Task directions: Take the lines below between the one holding "image of human" and the one holding "is an image", inclusive, and copy them exactly. Add nothing.
★ ★ ★
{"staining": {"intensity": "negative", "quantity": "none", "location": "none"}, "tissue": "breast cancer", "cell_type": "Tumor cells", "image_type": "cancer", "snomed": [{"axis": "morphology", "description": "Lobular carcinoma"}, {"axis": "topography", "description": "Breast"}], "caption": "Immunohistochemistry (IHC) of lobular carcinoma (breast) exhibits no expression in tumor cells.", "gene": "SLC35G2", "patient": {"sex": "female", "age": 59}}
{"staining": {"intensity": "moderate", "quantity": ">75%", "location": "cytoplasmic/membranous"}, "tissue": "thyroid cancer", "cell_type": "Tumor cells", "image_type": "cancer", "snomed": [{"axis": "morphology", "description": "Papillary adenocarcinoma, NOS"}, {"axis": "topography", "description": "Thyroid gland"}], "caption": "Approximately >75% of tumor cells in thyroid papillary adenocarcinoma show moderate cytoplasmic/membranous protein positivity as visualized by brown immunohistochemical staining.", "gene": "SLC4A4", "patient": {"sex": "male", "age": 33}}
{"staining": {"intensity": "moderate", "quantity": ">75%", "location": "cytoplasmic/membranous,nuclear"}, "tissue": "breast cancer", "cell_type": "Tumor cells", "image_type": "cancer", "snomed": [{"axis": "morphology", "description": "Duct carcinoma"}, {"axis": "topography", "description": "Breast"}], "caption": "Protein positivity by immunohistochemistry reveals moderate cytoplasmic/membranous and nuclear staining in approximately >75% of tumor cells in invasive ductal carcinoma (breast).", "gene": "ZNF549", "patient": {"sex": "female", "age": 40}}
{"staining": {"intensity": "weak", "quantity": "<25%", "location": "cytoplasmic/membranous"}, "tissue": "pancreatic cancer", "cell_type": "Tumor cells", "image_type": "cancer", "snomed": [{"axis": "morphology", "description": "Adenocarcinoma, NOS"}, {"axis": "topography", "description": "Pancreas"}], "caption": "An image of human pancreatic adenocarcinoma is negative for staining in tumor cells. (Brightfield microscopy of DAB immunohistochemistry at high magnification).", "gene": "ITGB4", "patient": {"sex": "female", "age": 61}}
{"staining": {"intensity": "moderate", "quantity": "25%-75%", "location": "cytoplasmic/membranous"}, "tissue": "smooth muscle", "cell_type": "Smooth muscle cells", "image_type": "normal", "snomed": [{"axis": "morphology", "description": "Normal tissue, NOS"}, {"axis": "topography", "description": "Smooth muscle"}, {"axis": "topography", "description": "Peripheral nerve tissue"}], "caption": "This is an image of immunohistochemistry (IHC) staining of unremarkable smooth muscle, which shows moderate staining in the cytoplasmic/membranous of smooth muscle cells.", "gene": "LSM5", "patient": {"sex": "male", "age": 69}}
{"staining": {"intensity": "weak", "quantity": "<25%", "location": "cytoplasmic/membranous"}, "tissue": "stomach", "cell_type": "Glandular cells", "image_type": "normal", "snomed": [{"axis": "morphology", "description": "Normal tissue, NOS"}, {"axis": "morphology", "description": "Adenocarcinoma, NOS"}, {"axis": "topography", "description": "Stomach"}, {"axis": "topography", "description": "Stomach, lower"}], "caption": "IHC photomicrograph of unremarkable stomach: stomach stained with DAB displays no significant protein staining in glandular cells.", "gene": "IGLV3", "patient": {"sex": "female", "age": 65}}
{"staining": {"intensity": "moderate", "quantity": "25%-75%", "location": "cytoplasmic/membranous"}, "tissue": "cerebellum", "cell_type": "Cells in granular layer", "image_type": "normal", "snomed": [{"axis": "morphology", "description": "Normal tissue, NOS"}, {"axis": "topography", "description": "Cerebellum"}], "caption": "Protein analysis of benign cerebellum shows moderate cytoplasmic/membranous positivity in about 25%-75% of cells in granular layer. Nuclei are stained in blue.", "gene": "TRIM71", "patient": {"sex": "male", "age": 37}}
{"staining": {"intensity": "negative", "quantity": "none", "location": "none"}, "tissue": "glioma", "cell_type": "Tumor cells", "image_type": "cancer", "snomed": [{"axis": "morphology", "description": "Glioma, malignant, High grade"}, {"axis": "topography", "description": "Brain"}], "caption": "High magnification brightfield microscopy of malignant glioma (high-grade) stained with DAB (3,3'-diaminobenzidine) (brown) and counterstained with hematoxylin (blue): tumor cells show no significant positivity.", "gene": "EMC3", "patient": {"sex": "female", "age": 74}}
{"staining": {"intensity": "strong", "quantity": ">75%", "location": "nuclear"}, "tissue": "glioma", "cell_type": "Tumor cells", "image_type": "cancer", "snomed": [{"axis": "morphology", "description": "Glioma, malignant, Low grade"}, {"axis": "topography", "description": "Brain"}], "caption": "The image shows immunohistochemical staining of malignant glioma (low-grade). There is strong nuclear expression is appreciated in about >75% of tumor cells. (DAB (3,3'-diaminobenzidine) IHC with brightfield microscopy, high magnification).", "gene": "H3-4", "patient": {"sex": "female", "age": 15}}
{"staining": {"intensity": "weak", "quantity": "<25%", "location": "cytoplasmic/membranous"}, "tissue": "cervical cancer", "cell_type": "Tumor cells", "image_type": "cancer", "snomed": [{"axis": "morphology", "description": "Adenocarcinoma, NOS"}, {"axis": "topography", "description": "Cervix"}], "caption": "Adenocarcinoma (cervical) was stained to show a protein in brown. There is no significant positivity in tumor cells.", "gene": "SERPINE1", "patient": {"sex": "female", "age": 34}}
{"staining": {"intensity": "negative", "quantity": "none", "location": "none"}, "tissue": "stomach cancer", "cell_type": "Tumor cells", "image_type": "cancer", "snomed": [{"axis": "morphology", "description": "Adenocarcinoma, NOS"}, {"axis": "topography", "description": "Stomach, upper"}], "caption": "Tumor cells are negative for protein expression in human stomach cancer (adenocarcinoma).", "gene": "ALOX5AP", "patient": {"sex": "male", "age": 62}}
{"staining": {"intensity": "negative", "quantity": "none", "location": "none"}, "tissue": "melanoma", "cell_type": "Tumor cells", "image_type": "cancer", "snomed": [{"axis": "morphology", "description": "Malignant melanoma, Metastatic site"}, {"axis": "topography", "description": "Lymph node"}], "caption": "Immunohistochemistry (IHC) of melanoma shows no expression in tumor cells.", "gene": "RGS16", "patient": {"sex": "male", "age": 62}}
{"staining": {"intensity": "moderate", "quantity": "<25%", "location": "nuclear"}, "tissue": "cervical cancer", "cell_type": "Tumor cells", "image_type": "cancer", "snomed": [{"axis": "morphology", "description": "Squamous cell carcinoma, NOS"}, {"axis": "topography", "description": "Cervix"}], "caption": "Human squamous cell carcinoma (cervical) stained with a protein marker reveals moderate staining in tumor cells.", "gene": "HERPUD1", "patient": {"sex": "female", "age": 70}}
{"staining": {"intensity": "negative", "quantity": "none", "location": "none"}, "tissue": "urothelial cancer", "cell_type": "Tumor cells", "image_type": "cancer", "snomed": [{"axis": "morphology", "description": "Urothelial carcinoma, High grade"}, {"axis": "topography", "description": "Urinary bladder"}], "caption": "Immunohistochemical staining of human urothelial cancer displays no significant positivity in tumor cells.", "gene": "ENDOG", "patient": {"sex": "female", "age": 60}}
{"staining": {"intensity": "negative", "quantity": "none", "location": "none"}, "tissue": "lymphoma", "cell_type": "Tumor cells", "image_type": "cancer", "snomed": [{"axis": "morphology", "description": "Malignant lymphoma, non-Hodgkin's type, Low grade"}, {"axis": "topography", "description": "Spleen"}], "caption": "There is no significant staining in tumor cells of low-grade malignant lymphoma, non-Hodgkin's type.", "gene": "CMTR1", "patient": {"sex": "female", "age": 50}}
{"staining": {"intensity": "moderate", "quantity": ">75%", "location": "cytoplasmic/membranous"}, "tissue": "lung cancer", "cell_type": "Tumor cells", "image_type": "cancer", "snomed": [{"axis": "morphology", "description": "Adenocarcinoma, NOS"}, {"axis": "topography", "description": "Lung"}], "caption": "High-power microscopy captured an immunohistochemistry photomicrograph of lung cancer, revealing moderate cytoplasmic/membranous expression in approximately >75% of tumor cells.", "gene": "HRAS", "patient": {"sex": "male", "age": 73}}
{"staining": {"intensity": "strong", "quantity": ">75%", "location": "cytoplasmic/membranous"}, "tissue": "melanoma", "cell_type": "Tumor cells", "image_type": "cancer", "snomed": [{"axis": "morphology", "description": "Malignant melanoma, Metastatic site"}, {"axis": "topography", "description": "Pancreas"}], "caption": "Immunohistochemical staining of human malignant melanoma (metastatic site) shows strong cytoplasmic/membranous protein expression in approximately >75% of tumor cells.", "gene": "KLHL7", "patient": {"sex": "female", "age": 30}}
★ ★ ★
Problem solution:
{"staining": {"intensity": "weak", "quantity": "<25%", "location": "cytoplasmic/membranous"}, "tissue": "pancreatic cancer", "cell_type": "Tumor cells", "image_type": "cancer", "snomed": [{"axis": "morphology", "description": "Adenocarcinoma, NOS"}, {"axis": "topography", "description": "Pancreas"}], "caption": "An image of human pancreatic adenocarcinoma is negative for staining in tumor cells. (Brightfield microscopy of DAB immunohistochemistry at high magnification).", "gene": "ITGB4", "patient": {"sex": "female", "age": 61}}
{"staining": {"intensity": "moderate", "quantity": "25%-75%", "location": "cytoplasmic/membranous"}, "tissue": "smooth muscle", "cell_type": "Smooth muscle cells", "image_type": "normal", "snomed": [{"axis": "morphology", "description": "Normal tissue, NOS"}, {"axis": "topography", "description": "Smooth muscle"}, {"axis": "topography", "description": "Peripheral nerve tissue"}], "caption": "This is an image of immunohistochemistry (IHC) staining of unremarkable smooth muscle, which shows moderate staining in the cytoplasmic/membranous of smooth muscle cells.", "gene": "LSM5", "patient": {"sex": "male", "age": 69}}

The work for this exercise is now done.